§ **PROMPT**
Reproduce every record below word for word, but leave the pictures out of your answer.

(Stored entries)
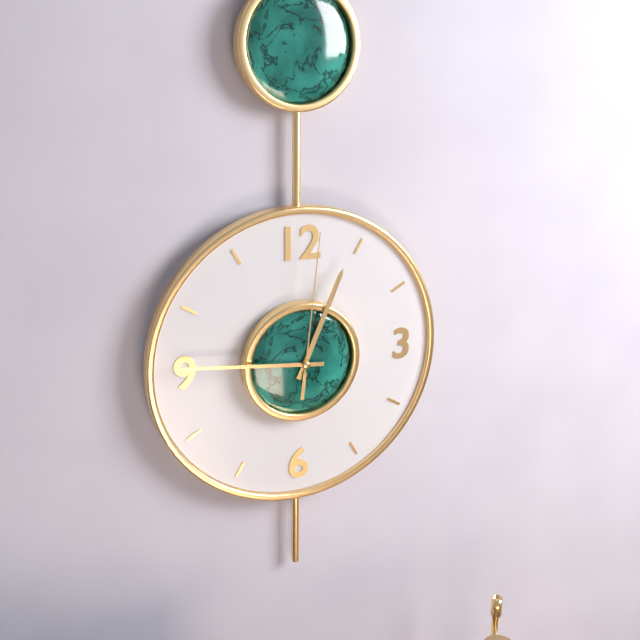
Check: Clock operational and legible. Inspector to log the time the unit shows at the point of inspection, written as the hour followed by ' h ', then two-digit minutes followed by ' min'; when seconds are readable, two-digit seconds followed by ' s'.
12 h 46 min 01 s
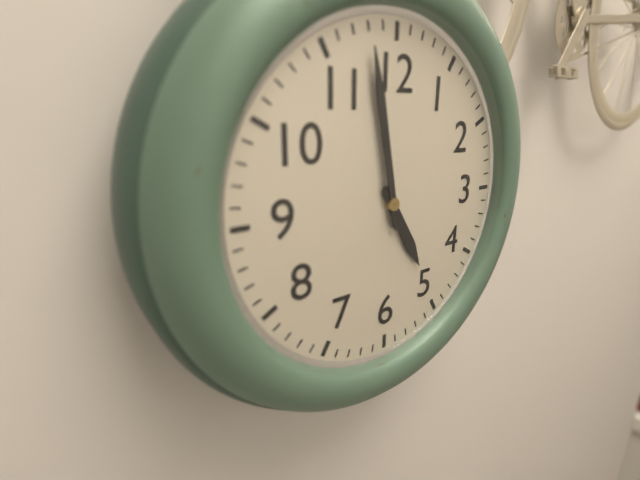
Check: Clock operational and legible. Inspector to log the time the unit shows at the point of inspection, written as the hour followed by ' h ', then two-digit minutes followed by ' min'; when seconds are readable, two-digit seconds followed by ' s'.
4 h 58 min
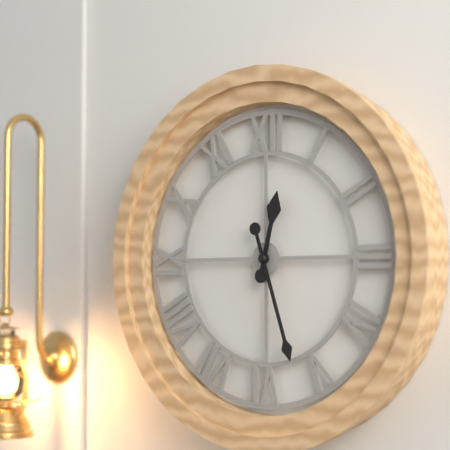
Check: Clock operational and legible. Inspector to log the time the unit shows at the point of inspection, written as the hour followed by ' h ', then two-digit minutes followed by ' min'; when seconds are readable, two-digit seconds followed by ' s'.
12 h 27 min
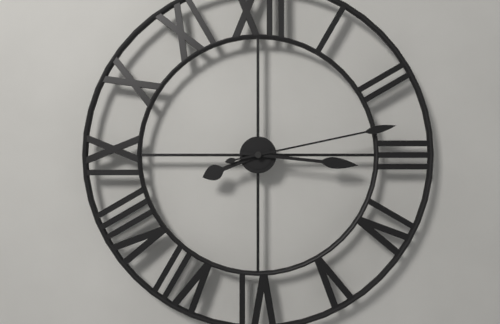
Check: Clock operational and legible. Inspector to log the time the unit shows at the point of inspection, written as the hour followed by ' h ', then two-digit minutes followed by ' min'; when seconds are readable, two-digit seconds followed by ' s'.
8 h 16 min 13 s
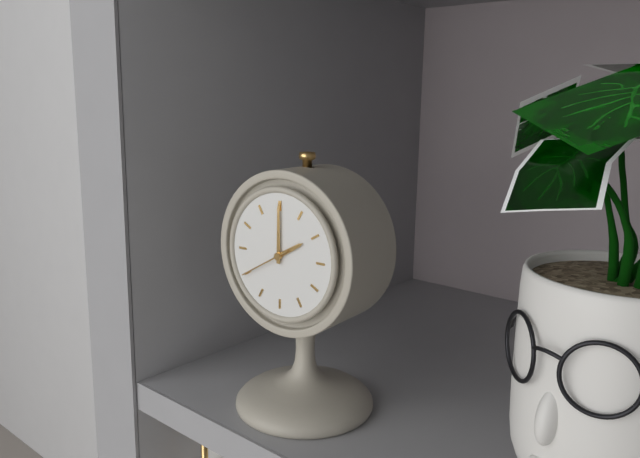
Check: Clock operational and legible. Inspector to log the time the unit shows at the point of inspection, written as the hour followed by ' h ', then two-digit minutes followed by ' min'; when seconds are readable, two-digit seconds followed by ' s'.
2 h 00 min 40 s
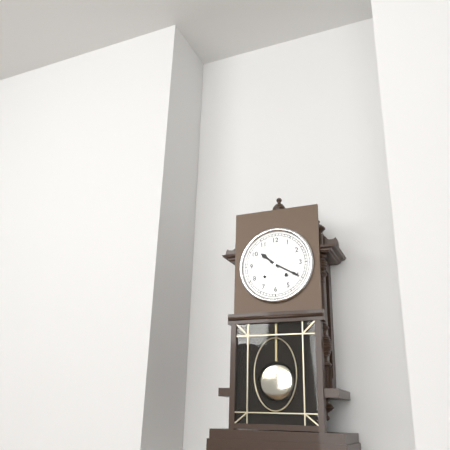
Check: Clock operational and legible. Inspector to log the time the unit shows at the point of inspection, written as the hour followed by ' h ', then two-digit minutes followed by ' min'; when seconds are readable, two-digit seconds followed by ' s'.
10 h 20 min
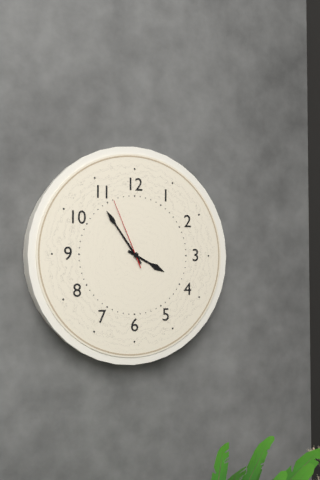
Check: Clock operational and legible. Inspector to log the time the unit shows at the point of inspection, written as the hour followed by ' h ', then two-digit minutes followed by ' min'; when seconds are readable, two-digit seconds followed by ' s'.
3 h 54 min 56 s
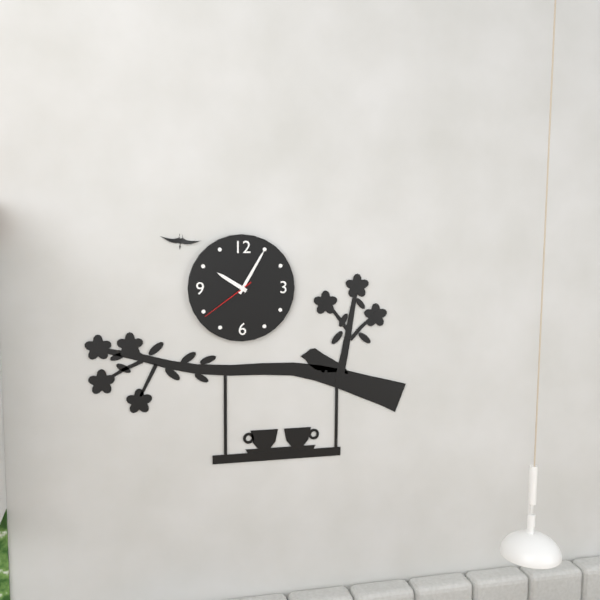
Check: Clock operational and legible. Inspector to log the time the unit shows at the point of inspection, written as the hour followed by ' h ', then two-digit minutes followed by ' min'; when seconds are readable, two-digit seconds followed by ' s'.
10 h 05 min 39 s
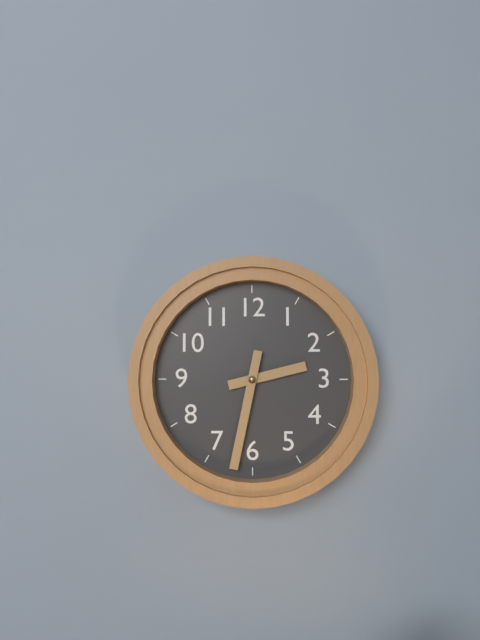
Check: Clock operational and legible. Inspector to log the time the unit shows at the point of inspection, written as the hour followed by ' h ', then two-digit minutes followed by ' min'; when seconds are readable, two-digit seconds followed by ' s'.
2 h 32 min
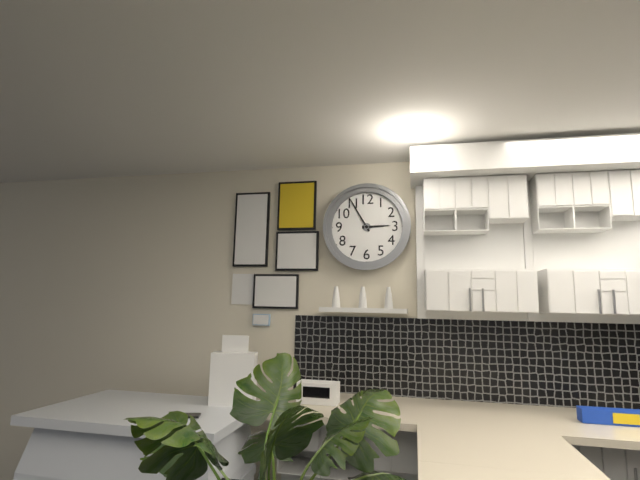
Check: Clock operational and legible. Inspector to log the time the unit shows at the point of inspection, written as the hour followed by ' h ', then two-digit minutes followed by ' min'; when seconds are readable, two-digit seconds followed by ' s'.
2 h 55 min
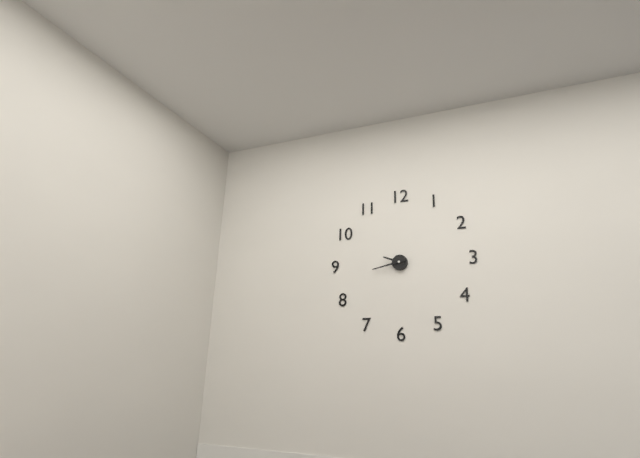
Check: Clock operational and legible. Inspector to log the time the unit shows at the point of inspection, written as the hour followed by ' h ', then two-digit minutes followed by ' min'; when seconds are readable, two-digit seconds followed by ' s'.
9 h 43 min
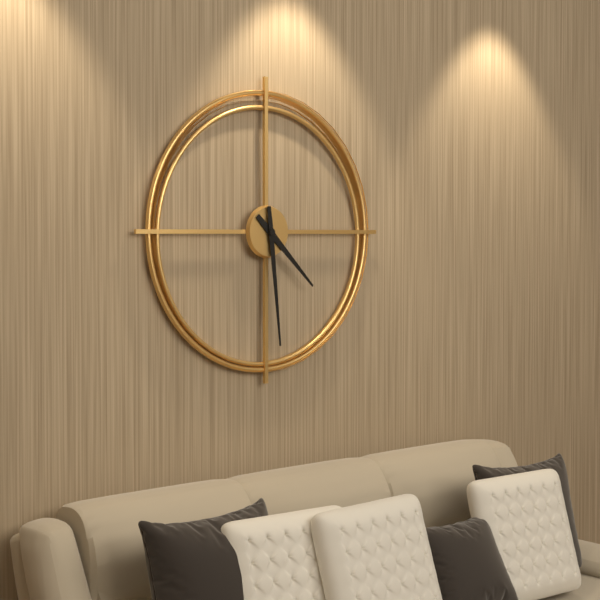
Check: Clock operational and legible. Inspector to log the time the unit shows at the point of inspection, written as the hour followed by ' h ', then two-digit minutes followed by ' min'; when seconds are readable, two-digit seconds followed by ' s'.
4 h 29 min
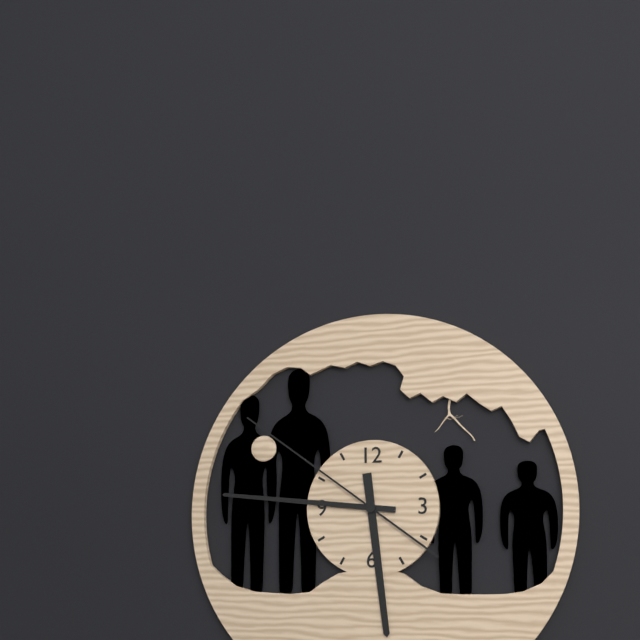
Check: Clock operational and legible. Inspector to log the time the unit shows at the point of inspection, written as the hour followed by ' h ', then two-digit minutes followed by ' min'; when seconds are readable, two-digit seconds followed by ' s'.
5 h 46 min 51 s
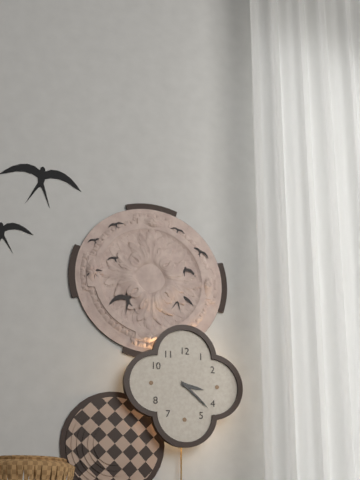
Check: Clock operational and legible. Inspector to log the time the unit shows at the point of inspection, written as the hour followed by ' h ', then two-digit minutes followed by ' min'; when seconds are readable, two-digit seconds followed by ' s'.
3 h 22 min
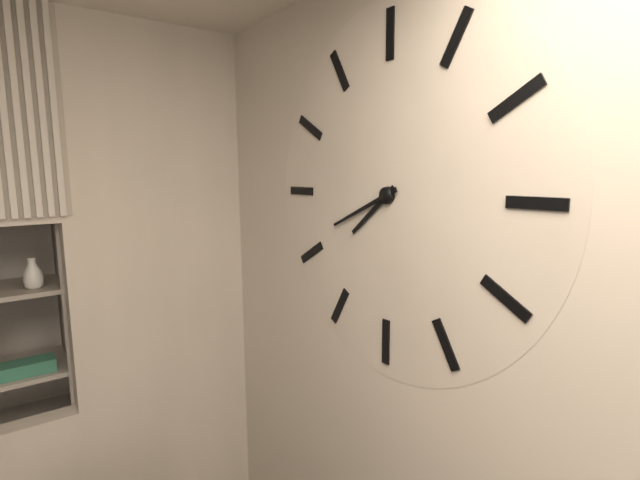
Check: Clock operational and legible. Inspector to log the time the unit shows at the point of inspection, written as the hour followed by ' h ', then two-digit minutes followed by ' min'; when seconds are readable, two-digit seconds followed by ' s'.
7 h 41 min
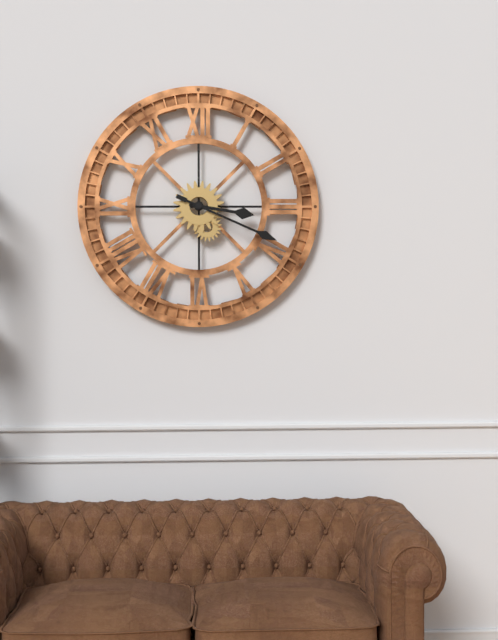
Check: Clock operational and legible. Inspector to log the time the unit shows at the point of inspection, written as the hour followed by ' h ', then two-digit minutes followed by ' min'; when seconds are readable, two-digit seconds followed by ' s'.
3 h 19 min
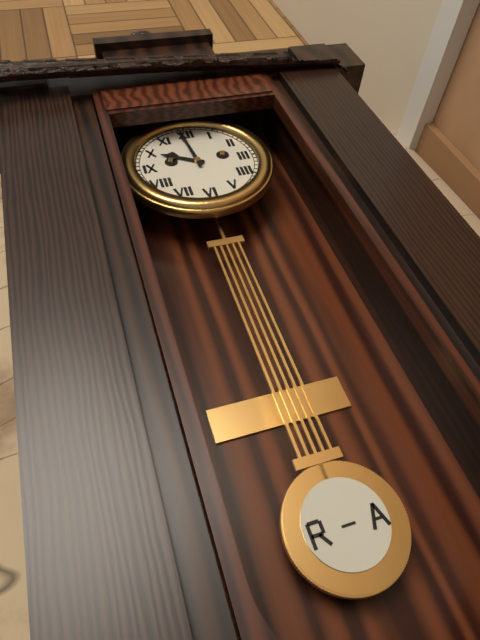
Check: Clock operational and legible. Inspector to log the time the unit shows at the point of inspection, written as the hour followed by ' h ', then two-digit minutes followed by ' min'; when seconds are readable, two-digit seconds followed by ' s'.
9 h 59 min
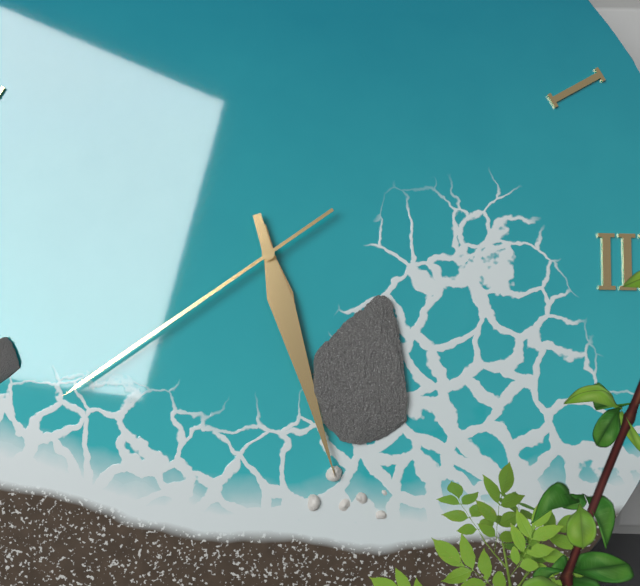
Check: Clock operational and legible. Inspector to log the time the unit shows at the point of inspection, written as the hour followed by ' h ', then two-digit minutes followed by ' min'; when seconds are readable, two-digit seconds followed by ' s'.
5 h 27 min 39 s
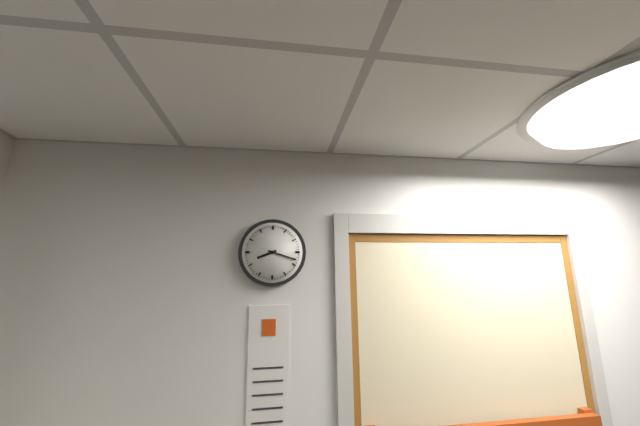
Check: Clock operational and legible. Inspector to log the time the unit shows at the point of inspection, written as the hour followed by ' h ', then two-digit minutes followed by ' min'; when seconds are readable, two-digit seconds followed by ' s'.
8 h 18 min
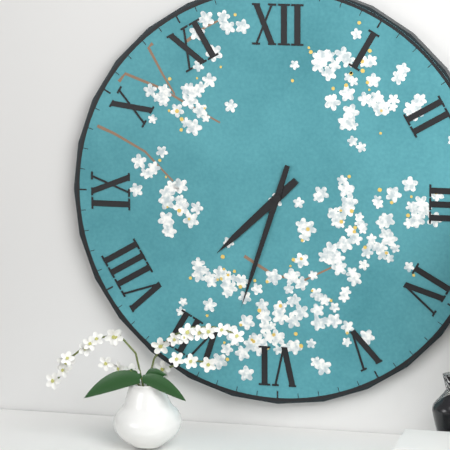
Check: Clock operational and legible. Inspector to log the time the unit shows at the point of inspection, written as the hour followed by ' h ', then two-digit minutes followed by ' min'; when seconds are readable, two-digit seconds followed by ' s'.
7 h 33 min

§ **SOLUTION TO THE EXERCISE**
Check: Clock operational and legible. Inspector to log the time the unit shows at the point of inspection, written as the hour followed by ' h ', then two-digit minutes followed by ' min'; when seconds are readable, two-digit seconds followed by ' s'.
12 h 46 min 01 s
Check: Clock operational and legible. Inspector to log the time the unit shows at the point of inspection, written as the hour followed by ' h ', then two-digit minutes followed by ' min'; when seconds are readable, two-digit seconds followed by ' s'.
4 h 58 min
Check: Clock operational and legible. Inspector to log the time the unit shows at the point of inspection, written as the hour followed by ' h ', then two-digit minutes followed by ' min'; when seconds are readable, two-digit seconds followed by ' s'.
12 h 27 min
Check: Clock operational and legible. Inspector to log the time the unit shows at the point of inspection, written as the hour followed by ' h ', then two-digit minutes followed by ' min'; when seconds are readable, two-digit seconds followed by ' s'.
8 h 16 min 13 s
Check: Clock operational and legible. Inspector to log the time the unit shows at the point of inspection, written as the hour followed by ' h ', then two-digit minutes followed by ' min'; when seconds are readable, two-digit seconds followed by ' s'.
2 h 00 min 40 s
Check: Clock operational and legible. Inspector to log the time the unit shows at the point of inspection, written as the hour followed by ' h ', then two-digit minutes followed by ' min'; when seconds are readable, two-digit seconds followed by ' s'.
10 h 20 min
Check: Clock operational and legible. Inspector to log the time the unit shows at the point of inspection, written as the hour followed by ' h ', then two-digit minutes followed by ' min'; when seconds are readable, two-digit seconds followed by ' s'.
3 h 54 min 56 s
Check: Clock operational and legible. Inspector to log the time the unit shows at the point of inspection, written as the hour followed by ' h ', then two-digit minutes followed by ' min'; when seconds are readable, two-digit seconds followed by ' s'.
10 h 05 min 39 s
Check: Clock operational and legible. Inspector to log the time the unit shows at the point of inspection, written as the hour followed by ' h ', then two-digit minutes followed by ' min'; when seconds are readable, two-digit seconds followed by ' s'.
2 h 32 min
Check: Clock operational and legible. Inspector to log the time the unit shows at the point of inspection, written as the hour followed by ' h ', then two-digit minutes followed by ' min'; when seconds are readable, two-digit seconds followed by ' s'.
2 h 55 min
Check: Clock operational and legible. Inspector to log the time the unit shows at the point of inspection, written as the hour followed by ' h ', then two-digit minutes followed by ' min'; when seconds are readable, two-digit seconds followed by ' s'.
9 h 43 min
Check: Clock operational and legible. Inspector to log the time the unit shows at the point of inspection, written as the hour followed by ' h ', then two-digit minutes followed by ' min'; when seconds are readable, two-digit seconds followed by ' s'.
4 h 29 min
Check: Clock operational and legible. Inspector to log the time the unit shows at the point of inspection, written as the hour followed by ' h ', then two-digit minutes followed by ' min'; when seconds are readable, two-digit seconds followed by ' s'.
5 h 46 min 51 s
Check: Clock operational and legible. Inspector to log the time the unit shows at the point of inspection, written as the hour followed by ' h ', then two-digit minutes followed by ' min'; when seconds are readable, two-digit seconds followed by ' s'.
3 h 22 min
Check: Clock operational and legible. Inspector to log the time the unit shows at the point of inspection, written as the hour followed by ' h ', then two-digit minutes followed by ' min'; when seconds are readable, two-digit seconds followed by ' s'.
7 h 41 min
Check: Clock operational and legible. Inspector to log the time the unit shows at the point of inspection, written as the hour followed by ' h ', then two-digit minutes followed by ' min'; when seconds are readable, two-digit seconds followed by ' s'.
3 h 19 min
Check: Clock operational and legible. Inspector to log the time the unit shows at the point of inspection, written as the hour followed by ' h ', then two-digit minutes followed by ' min'; when seconds are readable, two-digit seconds followed by ' s'.
9 h 59 min
Check: Clock operational and legible. Inspector to log the time the unit shows at the point of inspection, written as the hour followed by ' h ', then two-digit minutes followed by ' min'; when seconds are readable, two-digit seconds followed by ' s'.
5 h 27 min 39 s
Check: Clock operational and legible. Inspector to log the time the unit shows at the point of inspection, written as the hour followed by ' h ', then two-digit minutes followed by ' min'; when seconds are readable, two-digit seconds followed by ' s'.
8 h 18 min
Check: Clock operational and legible. Inspector to log the time the unit shows at the point of inspection, written as the hour followed by ' h ', then two-digit minutes followed by ' min'; when seconds are readable, two-digit seconds followed by ' s'.
7 h 33 min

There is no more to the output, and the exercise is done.